INSTRUCTIONS FOR THE TASK.
Every line of the listing that holds the word "Armando" should be returned.

AVAILABLE DATA.
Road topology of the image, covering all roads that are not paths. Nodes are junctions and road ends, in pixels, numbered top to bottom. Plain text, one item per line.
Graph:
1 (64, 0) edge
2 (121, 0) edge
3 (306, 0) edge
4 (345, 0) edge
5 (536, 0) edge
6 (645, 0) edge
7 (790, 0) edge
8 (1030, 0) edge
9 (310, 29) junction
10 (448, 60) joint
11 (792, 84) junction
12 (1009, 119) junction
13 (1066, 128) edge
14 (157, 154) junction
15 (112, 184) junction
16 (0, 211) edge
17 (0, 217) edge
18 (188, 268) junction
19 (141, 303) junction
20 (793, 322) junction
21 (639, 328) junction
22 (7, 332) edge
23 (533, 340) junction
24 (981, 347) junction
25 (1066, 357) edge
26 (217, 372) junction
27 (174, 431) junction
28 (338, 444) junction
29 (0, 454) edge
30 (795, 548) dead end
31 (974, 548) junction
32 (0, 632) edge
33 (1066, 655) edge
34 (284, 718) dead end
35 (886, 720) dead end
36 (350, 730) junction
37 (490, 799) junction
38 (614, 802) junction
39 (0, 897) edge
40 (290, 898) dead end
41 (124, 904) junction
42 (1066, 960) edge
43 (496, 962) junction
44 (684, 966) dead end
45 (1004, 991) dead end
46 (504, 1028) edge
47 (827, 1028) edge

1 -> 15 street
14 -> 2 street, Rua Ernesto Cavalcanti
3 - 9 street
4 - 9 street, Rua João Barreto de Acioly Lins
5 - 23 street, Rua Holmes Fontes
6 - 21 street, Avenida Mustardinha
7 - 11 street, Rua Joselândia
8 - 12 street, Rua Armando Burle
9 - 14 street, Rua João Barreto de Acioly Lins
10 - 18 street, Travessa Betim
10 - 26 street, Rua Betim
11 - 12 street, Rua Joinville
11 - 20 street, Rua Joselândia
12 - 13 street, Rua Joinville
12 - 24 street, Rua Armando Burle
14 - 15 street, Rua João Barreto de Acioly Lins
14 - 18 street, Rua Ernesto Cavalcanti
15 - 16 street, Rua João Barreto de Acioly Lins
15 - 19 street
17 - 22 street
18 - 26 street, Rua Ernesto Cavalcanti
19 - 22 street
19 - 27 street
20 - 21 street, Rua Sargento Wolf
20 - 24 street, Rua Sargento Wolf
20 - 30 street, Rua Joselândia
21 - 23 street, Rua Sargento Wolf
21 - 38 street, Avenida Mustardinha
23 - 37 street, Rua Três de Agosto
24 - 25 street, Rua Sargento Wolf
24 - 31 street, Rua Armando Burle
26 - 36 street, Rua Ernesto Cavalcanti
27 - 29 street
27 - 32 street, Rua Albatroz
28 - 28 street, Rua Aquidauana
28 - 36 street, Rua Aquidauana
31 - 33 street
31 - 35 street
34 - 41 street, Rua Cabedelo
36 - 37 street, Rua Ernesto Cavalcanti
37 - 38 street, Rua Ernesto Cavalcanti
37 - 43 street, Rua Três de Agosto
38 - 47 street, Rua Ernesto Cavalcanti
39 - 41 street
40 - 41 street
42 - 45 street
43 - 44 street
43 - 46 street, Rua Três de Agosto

OUTPUT OF THE TASK.
8 - 12 street, Rua Armando Burle
12 - 24 street, Rua Armando Burle
24 - 31 street, Rua Armando Burle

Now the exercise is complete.